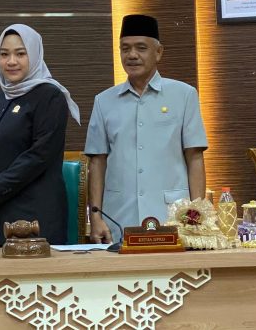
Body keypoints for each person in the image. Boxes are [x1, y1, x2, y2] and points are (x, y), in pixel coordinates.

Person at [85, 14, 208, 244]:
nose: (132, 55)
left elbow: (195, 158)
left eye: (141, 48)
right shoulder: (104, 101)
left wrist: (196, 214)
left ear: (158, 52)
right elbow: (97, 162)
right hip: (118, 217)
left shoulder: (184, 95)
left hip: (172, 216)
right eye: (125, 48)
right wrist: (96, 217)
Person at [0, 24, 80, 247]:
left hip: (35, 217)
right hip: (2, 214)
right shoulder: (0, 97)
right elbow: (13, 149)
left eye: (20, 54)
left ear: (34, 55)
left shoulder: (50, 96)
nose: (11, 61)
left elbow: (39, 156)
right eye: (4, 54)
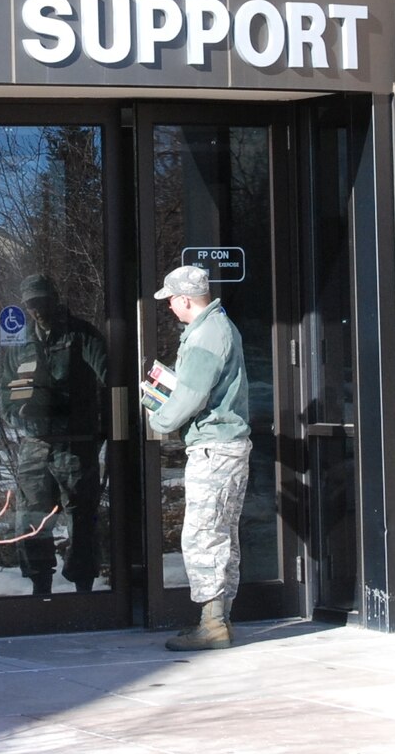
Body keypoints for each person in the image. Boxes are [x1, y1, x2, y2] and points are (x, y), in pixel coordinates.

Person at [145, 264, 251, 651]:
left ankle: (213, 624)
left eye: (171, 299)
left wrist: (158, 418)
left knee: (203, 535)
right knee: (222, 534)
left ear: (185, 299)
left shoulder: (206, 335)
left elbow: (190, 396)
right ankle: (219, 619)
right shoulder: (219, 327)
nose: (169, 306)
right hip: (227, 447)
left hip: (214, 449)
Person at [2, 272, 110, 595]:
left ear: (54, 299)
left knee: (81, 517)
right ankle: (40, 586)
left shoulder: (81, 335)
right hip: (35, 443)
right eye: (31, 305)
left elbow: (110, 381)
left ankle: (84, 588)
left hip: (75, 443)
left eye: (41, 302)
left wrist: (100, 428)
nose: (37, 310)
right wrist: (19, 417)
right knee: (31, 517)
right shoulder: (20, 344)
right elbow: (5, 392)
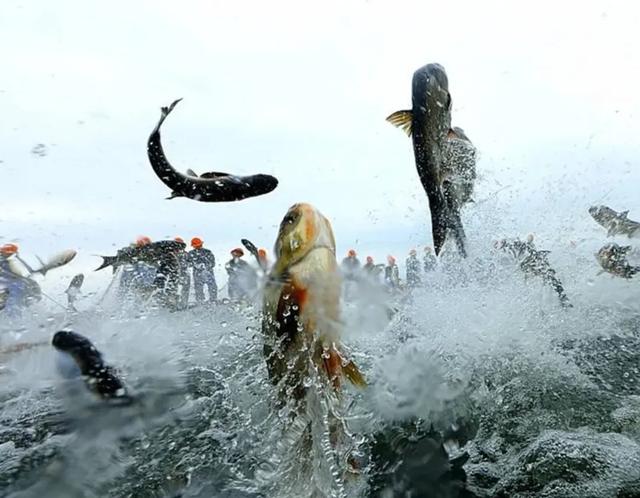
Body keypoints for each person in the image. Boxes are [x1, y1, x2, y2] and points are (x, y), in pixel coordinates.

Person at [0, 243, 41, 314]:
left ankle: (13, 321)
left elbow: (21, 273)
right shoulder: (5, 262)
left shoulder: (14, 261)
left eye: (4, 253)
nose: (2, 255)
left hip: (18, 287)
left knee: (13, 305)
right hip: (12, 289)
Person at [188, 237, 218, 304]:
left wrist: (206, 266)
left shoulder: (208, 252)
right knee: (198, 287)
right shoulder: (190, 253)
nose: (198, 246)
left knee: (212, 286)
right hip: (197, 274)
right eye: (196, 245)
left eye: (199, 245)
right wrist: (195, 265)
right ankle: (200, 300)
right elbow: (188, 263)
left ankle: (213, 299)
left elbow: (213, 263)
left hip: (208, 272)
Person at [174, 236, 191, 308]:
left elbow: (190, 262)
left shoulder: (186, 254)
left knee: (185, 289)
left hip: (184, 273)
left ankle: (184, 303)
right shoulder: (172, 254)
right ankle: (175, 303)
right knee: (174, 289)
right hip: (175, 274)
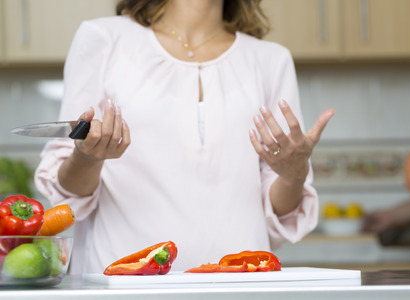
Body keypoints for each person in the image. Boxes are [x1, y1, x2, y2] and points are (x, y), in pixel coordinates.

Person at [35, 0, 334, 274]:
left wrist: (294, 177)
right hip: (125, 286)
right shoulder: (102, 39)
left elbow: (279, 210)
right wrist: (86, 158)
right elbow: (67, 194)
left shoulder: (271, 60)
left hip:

──────────

Repeat word for word the lines starting at the one with "left wrist: (206, 266)" and ending at the final line of the records above, both included; no pictures.

left wrist: (206, 266)
left shoulder: (208, 252)
right knee: (198, 287)
right shoulder: (190, 253)
nose: (198, 246)
left knee: (212, 286)
right hip: (197, 274)
right eye: (196, 245)
left eye: (199, 245)
right wrist: (195, 265)
right ankle: (200, 300)
right elbow: (188, 263)
left ankle: (213, 299)
left elbow: (213, 263)
left hip: (208, 272)
Person at [174, 236, 191, 308]:
left elbow: (190, 262)
left shoulder: (186, 254)
left knee: (185, 289)
left hip: (184, 273)
left ankle: (184, 303)
right shoulder: (172, 254)
right ankle: (175, 303)
right knee: (174, 289)
right hip: (175, 274)
Body keypoints for each person in the image. Boxes are [x1, y1, x2, y2] and points are (x, y), in pixel coordinates.

Person at [35, 0, 334, 274]:
left wrist: (294, 177)
right hip: (125, 286)
right shoulder: (102, 39)
left elbow: (279, 210)
right wrist: (86, 158)
right elbow: (67, 194)
left shoulder: (271, 60)
left hip:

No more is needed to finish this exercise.